Earhart achieved celebrity in the aftermath of women getting the vote by standing on her own and speaking out, shrewdly marketed by her publisher husband George Puttnam (Richard Gere), a pioneer in public relations who she'd only marry on her own terms. "He said 'okay, I love you enough to allow you to be you'," says Swank. "That to me is true love."


Earhart openly had an affair with pilot Gene Vidal – played in the film by Ewan McGregor – so much so that his five-year-old son Gore, the future writer, pleaded with her to be his dad's wife as well as Puttnam's.


"She was ahead of her time. She made no apologies for living her life the way she wanted, which wasn't easy for a woman to do in a male-dominated society. Amelia is obviously a period piece, yet it's so not."


Earhart became a style icon with her own line of sleek but practical, wrinkle-proof washable clothes with simple lines. She endorsed everything from luggage to Lucky Strike cigarettes, playing on her nickname 'Lady Lindy', which she earned because of her resemblance to fellow aviator Charles Lindbergh. "She understood that in order to pursue her passion for flying she had to work the business side of it."
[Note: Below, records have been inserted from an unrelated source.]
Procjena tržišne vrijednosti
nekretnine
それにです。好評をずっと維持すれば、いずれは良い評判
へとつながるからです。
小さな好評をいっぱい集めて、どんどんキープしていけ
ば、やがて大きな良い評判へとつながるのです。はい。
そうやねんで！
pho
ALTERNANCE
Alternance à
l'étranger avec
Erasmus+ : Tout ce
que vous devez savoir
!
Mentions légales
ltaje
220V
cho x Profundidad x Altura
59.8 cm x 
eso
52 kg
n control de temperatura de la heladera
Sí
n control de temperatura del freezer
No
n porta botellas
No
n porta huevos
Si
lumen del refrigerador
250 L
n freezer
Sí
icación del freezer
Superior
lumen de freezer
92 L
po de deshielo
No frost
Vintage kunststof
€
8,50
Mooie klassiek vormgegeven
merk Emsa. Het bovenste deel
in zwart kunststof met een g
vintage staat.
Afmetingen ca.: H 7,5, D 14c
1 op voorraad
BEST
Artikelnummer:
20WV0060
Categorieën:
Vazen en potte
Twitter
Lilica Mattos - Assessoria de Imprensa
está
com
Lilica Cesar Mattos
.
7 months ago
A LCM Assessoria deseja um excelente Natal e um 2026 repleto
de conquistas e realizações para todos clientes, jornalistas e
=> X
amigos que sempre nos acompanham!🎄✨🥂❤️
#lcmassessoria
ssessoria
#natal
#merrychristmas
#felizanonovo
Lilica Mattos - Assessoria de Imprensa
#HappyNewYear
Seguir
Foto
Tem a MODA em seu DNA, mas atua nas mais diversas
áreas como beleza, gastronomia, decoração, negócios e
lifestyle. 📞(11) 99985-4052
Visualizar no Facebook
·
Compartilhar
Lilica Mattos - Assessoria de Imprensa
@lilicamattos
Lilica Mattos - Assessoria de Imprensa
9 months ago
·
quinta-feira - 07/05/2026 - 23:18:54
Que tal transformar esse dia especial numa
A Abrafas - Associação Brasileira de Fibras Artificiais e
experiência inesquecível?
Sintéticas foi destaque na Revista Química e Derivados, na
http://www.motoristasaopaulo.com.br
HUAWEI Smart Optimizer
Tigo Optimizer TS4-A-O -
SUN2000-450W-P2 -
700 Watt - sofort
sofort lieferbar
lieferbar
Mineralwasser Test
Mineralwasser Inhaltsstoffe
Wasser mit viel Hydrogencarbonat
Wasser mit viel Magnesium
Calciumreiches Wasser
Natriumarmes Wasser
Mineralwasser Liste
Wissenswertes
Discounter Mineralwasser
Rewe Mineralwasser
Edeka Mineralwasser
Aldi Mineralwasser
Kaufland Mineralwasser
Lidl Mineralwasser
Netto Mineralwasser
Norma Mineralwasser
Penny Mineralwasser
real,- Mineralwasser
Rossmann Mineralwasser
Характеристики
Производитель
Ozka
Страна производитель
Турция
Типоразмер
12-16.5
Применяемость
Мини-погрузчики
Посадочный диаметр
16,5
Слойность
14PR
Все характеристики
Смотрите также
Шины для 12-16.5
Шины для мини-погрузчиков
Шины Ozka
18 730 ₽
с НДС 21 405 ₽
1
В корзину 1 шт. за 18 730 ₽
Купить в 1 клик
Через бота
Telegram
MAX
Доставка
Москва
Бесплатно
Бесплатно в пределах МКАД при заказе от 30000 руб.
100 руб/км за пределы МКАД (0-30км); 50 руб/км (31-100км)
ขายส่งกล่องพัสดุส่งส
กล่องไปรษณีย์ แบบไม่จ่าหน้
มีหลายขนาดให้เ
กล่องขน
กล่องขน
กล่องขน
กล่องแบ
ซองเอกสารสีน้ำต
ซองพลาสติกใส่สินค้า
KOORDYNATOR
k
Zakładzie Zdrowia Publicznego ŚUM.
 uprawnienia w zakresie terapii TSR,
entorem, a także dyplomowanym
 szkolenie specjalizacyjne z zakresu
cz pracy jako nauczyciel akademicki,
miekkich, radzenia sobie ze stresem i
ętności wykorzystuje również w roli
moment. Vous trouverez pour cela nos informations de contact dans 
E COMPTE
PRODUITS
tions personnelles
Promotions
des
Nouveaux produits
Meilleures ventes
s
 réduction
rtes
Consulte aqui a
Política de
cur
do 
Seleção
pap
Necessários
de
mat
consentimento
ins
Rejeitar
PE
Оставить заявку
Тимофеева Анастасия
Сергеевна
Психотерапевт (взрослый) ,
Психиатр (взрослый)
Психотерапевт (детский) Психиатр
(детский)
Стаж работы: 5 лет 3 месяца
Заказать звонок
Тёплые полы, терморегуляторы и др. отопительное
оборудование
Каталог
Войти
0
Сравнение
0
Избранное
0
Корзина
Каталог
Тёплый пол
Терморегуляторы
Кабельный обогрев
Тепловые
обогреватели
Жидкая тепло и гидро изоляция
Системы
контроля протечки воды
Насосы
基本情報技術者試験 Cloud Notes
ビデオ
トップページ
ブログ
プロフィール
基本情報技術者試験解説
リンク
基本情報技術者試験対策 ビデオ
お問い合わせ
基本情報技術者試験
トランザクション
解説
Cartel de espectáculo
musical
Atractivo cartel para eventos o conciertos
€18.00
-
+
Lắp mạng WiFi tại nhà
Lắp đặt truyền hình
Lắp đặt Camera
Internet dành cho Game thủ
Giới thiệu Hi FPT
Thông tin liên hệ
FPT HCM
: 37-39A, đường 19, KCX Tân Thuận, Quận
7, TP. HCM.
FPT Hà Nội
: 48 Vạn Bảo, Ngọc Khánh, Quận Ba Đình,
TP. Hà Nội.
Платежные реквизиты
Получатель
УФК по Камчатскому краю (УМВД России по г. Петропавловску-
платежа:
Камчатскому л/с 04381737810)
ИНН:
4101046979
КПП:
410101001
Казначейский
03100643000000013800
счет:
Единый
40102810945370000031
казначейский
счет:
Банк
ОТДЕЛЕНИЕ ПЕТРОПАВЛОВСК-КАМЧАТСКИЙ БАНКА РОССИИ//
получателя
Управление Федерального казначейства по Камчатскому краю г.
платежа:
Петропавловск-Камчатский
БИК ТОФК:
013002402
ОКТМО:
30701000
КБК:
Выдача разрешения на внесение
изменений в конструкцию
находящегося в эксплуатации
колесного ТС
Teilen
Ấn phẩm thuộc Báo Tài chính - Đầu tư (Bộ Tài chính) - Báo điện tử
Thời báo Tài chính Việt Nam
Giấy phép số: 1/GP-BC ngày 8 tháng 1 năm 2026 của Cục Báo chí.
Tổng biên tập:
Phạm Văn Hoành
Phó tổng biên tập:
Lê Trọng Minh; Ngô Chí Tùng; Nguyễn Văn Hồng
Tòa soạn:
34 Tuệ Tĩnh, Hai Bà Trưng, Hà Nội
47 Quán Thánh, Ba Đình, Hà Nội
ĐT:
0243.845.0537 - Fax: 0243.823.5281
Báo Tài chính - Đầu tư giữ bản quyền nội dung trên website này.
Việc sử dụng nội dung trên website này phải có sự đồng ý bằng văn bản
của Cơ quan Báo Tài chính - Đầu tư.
Swank, who divorced her actor husband Chad Lowe (brother of Rob) in 2006 and subsequently dated her agent John Campisi – not unlike Earhart with Puttnam – feels the same about her career.


"With art comes commerce," she says. "I act because I love to tell stories. But in order to be successful you have to involve yourself in both sides." She executive-produced Amelia and her two previous films, Freedom Writers and Cecilia Ahern's romantic comedy PS I Love You.


"I don't just throw my name on these films. I work hard to get all the right elements together. I make 'Hello, I'm Hilary Swank' phone calls. People like to hear the passion behind a film. It makes a difference."


She's just finished shooting Betty Anne Waters, a true story about a working mother who put herself through law school to free her wrongfully convicted brother.


"Like Erin Gruwell, the teacher I played in Freedom Writers, she's still alive. It's a love story between a brother and a sister and how they are there for each other through extraordinary difficulties. I think you need one person in life that believes in you. I know I do."